Now Topps, the baseball card company, is trying to revive the baseball board game, complete with dice and charts and the unhurried thrill of triangulating batting results manually. This season Topps introduced MLB SportsClix, its first-ever set of collectible figurines, which can be used to play a (sort of) realistic nine-inning game.
A SportsClix starter set comes with nine players (each not much taller than an inch), five dice, a fold-out board and other paraphernalia, for about $18. "Booster" boxes containing three random players (you can't see if you'll get stars or scrubs) are available for about $7.

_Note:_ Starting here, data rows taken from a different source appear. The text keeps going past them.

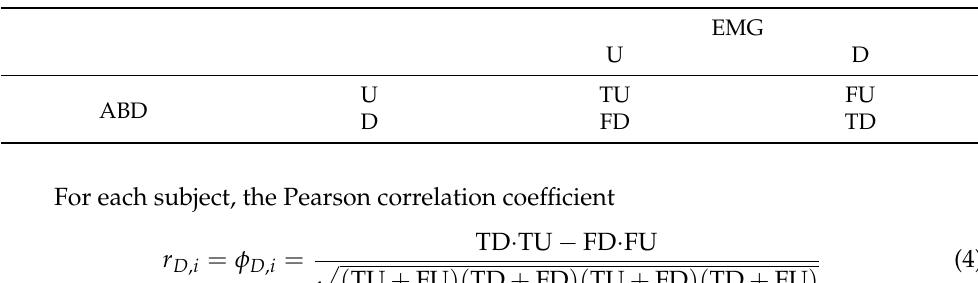
Table 1. Contingency table used for the analysis of event detection correlation between ABD and EMG, assuming the latter as the ground truth. U = undetected, D = detected, TU = true undetected FU = false undetected, FD = false detected, TD = true detected.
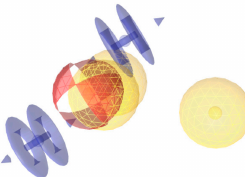
Figure 1. Refined pharmacophore of “Garg et al.” [14] dataset.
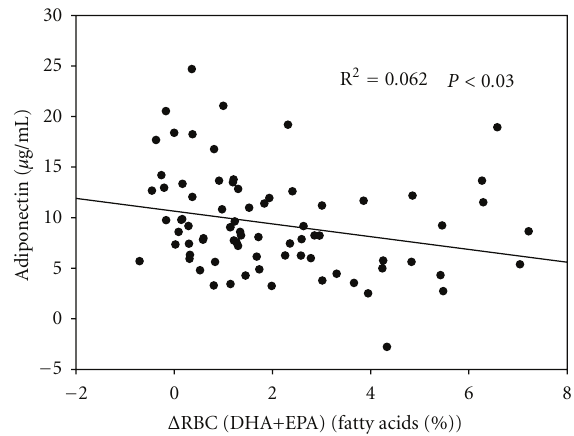
Figure 1: The correlation between the change in DHA+EPA con- tent of RBC and plasma adiponectin at the end of the intervention adjusted for baseline values and changes in fat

"Our whole goal is to make interactive games where two people can sit down and play in about an hour," said Mike Mulvihill, the game's designer.
In recent years Topps has watched many young collectors spurn sports in favor of non-sports cards that can be used in elaborate strategy games. Topps rival Upper Deck can't print enough Yu-Gi-Oh! cards. Wizards of the Coast, owner of the Dungeons & Dragons franchise, has made a fortune on Pokemon and Magic: the Gathering cards and pushed into sports with a baseball game, MLB Showdown. In 1999, toy giant Hasbro bought Wizards for around $325 million.
Topps, whose sales have been flat lately, needed to play in that fantasy world, too, so last summer it bought a company with a similar name and heritage, WizKids Entertainment, for a reported $29.5 million. WizKids in 2000 had created Mage Knight, a game played with figurines of characters such as Darkwing Zombie and Dwarven Mechanic. It followed that with Mech Warrior, then HeroClix, based on Marvel and DC Comics characters. The games all combine strategy - within the base of each figure is a clicking, rotating "combat wheel" that encodes performance characteristics - with collecting.
In February, Topps rolled out the first series of MLB SportsClix - 209 pieces featuring 167 different players, some in "rare" variations. The likenesses aren't bad, considering their size. In September the company will deliver a 104-piece "Extra Bases" series that includes rookies and properly puts Roger Clemens on the Astros and Schilling on the Red Sox.
The game takes some learning but does a fine job bridging the realms of the fantasy gamer and the baseball-stats nerd. Adapting the "combat wheel" from characters like Dwarven Mechanic to America's pastime was the biggest challenge, says Mulvihill.
"When you're designing an elf, you can just make stuff up, and no one's really going to question it," he says. "But if Kerry Wood doesn't perform like Kerry Wood, you're going to hear about it."
Pay to play. So-called "jock taxes" - when states and cities collect income taxes from visiting professional athletes - are spreading, and they must be stopped, says a new study by the conservative-leaning Tax Foundation in Washington.
Twenty of the 24 states that have major professional sports teams target visiting athletes specifically in their tax codes or selectively enforce collection of nonresident income taxes from jocks, the report says.
"Since the athletes make the most money, and their schedules are so obvious, and their salaries are so obvious, they're easy targets," said David Hoffman, the report's author.
A growing number of cities, including Philadelphia, are going after a cut, too. In 2002 Cincinnati lawmakers enacted a tax aimed at what one councilman called "closing the jock loophole." The tax, on athletes and entertainers, brought in nearly $1 million its first year.
What's wrong with taxing rich athletes? Hoffman said the laws also usually snare team staff members, including scouts and trainers, who aren't rich. Also, the tax codes are needlessly complex, forcing athletes to file multiple returns. Philadelphia is one jurisdiction that doesn't give local athletes credits for jock taxes paid in other states.
And there's the slippery slope.
"It's spreading to more occupations. They're starting to find more and more people who are traveling," Hoffman said.